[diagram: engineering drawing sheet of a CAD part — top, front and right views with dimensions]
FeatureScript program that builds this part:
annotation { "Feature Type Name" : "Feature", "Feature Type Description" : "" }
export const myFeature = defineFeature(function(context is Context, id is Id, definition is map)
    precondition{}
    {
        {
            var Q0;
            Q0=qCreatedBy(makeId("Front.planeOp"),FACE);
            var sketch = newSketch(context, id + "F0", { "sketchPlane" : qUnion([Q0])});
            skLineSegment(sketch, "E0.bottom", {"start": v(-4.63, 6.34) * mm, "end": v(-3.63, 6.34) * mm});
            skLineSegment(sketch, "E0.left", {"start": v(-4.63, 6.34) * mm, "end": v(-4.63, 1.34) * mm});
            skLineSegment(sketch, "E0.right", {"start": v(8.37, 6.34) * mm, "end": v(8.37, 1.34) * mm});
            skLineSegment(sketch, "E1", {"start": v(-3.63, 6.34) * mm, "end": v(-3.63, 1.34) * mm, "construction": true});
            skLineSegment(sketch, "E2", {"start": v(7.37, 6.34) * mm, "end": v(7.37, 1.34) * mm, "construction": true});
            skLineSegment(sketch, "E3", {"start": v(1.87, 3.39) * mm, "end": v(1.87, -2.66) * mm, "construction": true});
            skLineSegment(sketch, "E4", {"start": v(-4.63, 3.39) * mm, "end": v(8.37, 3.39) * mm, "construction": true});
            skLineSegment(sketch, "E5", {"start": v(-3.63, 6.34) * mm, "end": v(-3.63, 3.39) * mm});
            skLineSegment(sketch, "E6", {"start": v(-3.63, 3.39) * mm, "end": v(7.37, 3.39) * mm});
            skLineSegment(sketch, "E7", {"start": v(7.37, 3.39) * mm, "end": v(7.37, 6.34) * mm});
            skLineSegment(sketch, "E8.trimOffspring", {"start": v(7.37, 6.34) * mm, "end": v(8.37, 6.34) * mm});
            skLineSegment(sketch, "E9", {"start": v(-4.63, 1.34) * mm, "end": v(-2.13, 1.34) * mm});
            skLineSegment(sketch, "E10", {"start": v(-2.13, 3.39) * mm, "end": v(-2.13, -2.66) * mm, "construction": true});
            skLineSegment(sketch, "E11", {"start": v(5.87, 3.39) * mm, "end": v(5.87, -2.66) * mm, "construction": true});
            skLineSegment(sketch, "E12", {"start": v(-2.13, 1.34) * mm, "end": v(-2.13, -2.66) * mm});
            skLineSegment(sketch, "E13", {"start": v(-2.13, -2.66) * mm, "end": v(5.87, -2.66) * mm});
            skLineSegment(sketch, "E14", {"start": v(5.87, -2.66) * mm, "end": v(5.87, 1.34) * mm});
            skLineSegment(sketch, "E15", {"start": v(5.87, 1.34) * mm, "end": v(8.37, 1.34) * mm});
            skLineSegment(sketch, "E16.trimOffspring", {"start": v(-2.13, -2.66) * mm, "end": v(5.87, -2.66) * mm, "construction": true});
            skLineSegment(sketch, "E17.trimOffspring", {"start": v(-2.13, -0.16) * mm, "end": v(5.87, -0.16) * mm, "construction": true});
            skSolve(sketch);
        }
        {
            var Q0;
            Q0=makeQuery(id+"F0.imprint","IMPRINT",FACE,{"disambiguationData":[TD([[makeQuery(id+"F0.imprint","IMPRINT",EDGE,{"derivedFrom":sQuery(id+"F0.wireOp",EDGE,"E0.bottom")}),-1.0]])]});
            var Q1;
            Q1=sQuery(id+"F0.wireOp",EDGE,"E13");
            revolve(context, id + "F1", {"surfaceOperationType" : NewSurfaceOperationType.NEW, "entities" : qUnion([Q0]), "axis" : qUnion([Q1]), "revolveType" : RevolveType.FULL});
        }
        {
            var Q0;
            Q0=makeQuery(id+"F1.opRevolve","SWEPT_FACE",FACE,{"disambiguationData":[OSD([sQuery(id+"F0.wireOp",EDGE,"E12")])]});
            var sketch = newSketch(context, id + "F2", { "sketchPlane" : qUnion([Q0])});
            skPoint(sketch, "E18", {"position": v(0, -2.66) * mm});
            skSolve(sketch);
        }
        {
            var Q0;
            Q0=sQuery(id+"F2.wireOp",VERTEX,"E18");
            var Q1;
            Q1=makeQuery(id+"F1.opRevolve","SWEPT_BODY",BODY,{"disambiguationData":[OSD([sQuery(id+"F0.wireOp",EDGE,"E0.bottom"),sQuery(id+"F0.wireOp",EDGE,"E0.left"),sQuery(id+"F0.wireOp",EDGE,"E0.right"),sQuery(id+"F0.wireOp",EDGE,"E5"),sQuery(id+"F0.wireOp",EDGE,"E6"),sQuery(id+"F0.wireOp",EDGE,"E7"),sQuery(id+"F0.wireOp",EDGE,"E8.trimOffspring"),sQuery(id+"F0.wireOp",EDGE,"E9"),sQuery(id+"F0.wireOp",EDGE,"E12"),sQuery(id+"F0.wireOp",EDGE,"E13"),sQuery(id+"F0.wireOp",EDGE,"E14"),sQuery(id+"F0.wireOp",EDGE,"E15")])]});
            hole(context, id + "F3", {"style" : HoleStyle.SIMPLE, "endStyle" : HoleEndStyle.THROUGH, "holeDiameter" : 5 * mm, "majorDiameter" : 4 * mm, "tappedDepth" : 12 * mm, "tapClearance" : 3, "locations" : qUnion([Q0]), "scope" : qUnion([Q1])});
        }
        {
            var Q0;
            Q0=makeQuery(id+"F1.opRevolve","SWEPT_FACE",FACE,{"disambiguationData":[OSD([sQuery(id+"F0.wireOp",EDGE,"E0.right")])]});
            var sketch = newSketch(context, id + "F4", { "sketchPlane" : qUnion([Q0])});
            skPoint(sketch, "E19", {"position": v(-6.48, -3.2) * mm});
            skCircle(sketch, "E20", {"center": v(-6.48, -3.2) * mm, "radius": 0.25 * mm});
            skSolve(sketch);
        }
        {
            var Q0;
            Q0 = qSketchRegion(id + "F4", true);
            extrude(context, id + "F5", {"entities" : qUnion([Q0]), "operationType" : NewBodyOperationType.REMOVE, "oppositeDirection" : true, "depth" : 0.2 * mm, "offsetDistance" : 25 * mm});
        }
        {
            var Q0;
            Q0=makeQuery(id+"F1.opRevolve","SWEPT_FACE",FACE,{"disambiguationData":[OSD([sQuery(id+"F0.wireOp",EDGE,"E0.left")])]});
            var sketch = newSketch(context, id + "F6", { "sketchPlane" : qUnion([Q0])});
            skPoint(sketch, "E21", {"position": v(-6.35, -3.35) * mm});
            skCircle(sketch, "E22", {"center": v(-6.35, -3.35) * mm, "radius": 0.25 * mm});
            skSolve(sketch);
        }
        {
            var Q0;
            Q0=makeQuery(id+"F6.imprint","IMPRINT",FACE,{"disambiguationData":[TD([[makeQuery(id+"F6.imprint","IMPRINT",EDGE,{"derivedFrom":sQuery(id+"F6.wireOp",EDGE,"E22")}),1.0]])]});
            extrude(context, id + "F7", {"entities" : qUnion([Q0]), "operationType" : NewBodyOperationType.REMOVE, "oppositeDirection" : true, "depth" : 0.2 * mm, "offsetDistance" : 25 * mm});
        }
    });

•••••

** Task details **
Copy all of the material above line for line, changing nothing.

** Task answer **
[diagram: engineering drawing sheet of a CAD part — top, front and right views with dimensions]
FeatureScript program that builds this part:
annotation { "Feature Type Name" : "Feature", "Feature Type Description" : "" }
export const myFeature = defineFeature(function(context is Context, id is Id, definition is map)
    precondition{}
    {
        {
            var Q0;
            Q0=qCreatedBy(makeId("Front.planeOp"),FACE);
            var sketch = newSketch(context, id + "F0", { "sketchPlane" : qUnion([Q0])});
            skLineSegment(sketch, "E0.bottom", {"start": v(-4.63, 6.34) * mm, "end": v(-3.63, 6.34) * mm});
            skLineSegment(sketch, "E0.left", {"start": v(-4.63, 6.34) * mm, "end": v(-4.63, 1.34) * mm});
            skLineSegment(sketch, "E0.right", {"start": v(8.37, 6.34) * mm, "end": v(8.37, 1.34) * mm});
            skLineSegment(sketch, "E1", {"start": v(-3.63, 6.34) * mm, "end": v(-3.63, 1.34) * mm, "construction": true});
            skLineSegment(sketch, "E2", {"start": v(7.37, 6.34) * mm, "end": v(7.37, 1.34) * mm, "construction": true});
            skLineSegment(sketch, "E3", {"start": v(1.87, 3.39) * mm, "end": v(1.87, -2.66) * mm, "construction": true});
            skLineSegment(sketch, "E4", {"start": v(-4.63, 3.39) * mm, "end": v(8.37, 3.39) * mm, "construction": true});
            skLineSegment(sketch, "E5", {"start": v(-3.63, 6.34) * mm, "end": v(-3.63, 3.39) * mm});
            skLineSegment(sketch, "E6", {"start": v(-3.63, 3.39) * mm, "end": v(7.37, 3.39) * mm});
            skLineSegment(sketch, "E7", {"start": v(7.37, 3.39) * mm, "end": v(7.37, 6.34) * mm});
            skLineSegment(sketch, "E8.trimOffspring", {"start": v(7.37, 6.34) * mm, "end": v(8.37, 6.34) * mm});
            skLineSegment(sketch, "E9", {"start": v(-4.63, 1.34) * mm, "end": v(-2.13, 1.34) * mm});
            skLineSegment(sketch, "E10", {"start": v(-2.13, 3.39) * mm, "end": v(-2.13, -2.66) * mm, "construction": true});
            skLineSegment(sketch, "E11", {"start": v(5.87, 3.39) * mm, "end": v(5.87, -2.66) * mm, "construction": true});
            skLineSegment(sketch, "E12", {"start": v(-2.13, 1.34) * mm, "end": v(-2.13, -2.66) * mm});
            skLineSegment(sketch, "E13", {"start": v(-2.13, -2.66) * mm, "end": v(5.87, -2.66) * mm});
            skLineSegment(sketch, "E14", {"start": v(5.87, -2.66) * mm, "end": v(5.87, 1.34) * mm});
            skLineSegment(sketch, "E15", {"start": v(5.87, 1.34) * mm, "end": v(8.37, 1.34) * mm});
            skLineSegment(sketch, "E16.trimOffspring", {"start": v(-2.13, -2.66) * mm, "end": v(5.87, -2.66) * mm, "construction": true});
            skLineSegment(sketch, "E17.trimOffspring", {"start": v(-2.13, -0.16) * mm, "end": v(5.87, -0.16) * mm, "construction": true});
            skSolve(sketch);
        }
        {
            var Q0;
            Q0=makeQuery(id+"F0.imprint","IMPRINT",FACE,{"disambiguationData":[TD([[makeQuery(id+"F0.imprint","IMPRINT",EDGE,{"derivedFrom":sQuery(id+"F0.wireOp",EDGE,"E0.bottom")}),-1.0]])]});
            var Q1;
            Q1=sQuery(id+"F0.wireOp",EDGE,"E13");
            revolve(context, id + "F1", {"surfaceOperationType" : NewSurfaceOperationType.NEW, "entities" : qUnion([Q0]), "axis" : qUnion([Q1]), "revolveType" : RevolveType.FULL});
        }
        {
            var Q0;
            Q0=makeQuery(id+"F1.opRevolve","SWEPT_FACE",FACE,{"disambiguationData":[OSD([sQuery(id+"F0.wireOp",EDGE,"E12")])]});
            var sketch = newSketch(context, id + "F2", { "sketchPlane" : qUnion([Q0])});
            skPoint(sketch, "E18", {"position": v(0, -2.66) * mm});
            skSolve(sketch);
        }
        {
            var Q0;
            Q0=sQuery(id+"F2.wireOp",VERTEX,"E18");
            var Q1;
            Q1=makeQuery(id+"F1.opRevolve","SWEPT_BODY",BODY,{"disambiguationData":[OSD([sQuery(id+"F0.wireOp",EDGE,"E0.bottom"),sQuery(id+"F0.wireOp",EDGE,"E0.left"),sQuery(id+"F0.wireOp",EDGE,"E0.right"),sQuery(id+"F0.wireOp",EDGE,"E5"),sQuery(id+"F0.wireOp",EDGE,"E6"),sQuery(id+"F0.wireOp",EDGE,"E7"),sQuery(id+"F0.wireOp",EDGE,"E8.trimOffspring"),sQuery(id+"F0.wireOp",EDGE,"E9"),sQuery(id+"F0.wireOp",EDGE,"E12"),sQuery(id+"F0.wireOp",EDGE,"E13"),sQuery(id+"F0.wireOp",EDGE,"E14"),sQuery(id+"F0.wireOp",EDGE,"E15")])]});
            hole(context, id + "F3", {"style" : HoleStyle.SIMPLE, "endStyle" : HoleEndStyle.THROUGH, "holeDiameter" : 5 * mm, "majorDiameter" : 4 * mm, "tappedDepth" : 12 * mm, "tapClearance" : 3, "locations" : qUnion([Q0]), "scope" : qUnion([Q1])});
        }
        {
            var Q0;
            Q0=makeQuery(id+"F1.opRevolve","SWEPT_FACE",FACE,{"disambiguationData":[OSD([sQuery(id+"F0.wireOp",EDGE,"E0.right")])]});
            var sketch = newSketch(context, id + "F4", { "sketchPlane" : qUnion([Q0])});
            skPoint(sketch, "E19", {"position": v(-6.48, -3.2) * mm});
            skCircle(sketch, "E20", {"center": v(-6.48, -3.2) * mm, "radius": 0.25 * mm});
            skSolve(sketch);
        }
        {
            var Q0;
            Q0 = qSketchRegion(id + "F4", true);
            extrude(context, id + "F5", {"entities" : qUnion([Q0]), "operationType" : NewBodyOperationType.REMOVE, "oppositeDirection" : true, "depth" : 0.2 * mm, "offsetDistance" : 25 * mm});
        }
        {
            var Q0;
            Q0=makeQuery(id+"F1.opRevolve","SWEPT_FACE",FACE,{"disambiguationData":[OSD([sQuery(id+"F0.wireOp",EDGE,"E0.left")])]});
            var sketch = newSketch(context, id + "F6", { "sketchPlane" : qUnion([Q0])});
            skPoint(sketch, "E21", {"position": v(-6.35, -3.35) * mm});
            skCircle(sketch, "E22", {"center": v(-6.35, -3.35) * mm, "radius": 0.25 * mm});
            skSolve(sketch);
        }
        {
            var Q0;
            Q0=makeQuery(id+"F6.imprint","IMPRINT",FACE,{"disambiguationData":[TD([[makeQuery(id+"F6.imprint","IMPRINT",EDGE,{"derivedFrom":sQuery(id+"F6.wireOp",EDGE,"E22")}),1.0]])]});
            extrude(context, id + "F7", {"entities" : qUnion([Q0]), "operationType" : NewBodyOperationType.REMOVE, "oppositeDirection" : true, "depth" : 0.2 * mm, "offsetDistance" : 25 * mm});
        }
    });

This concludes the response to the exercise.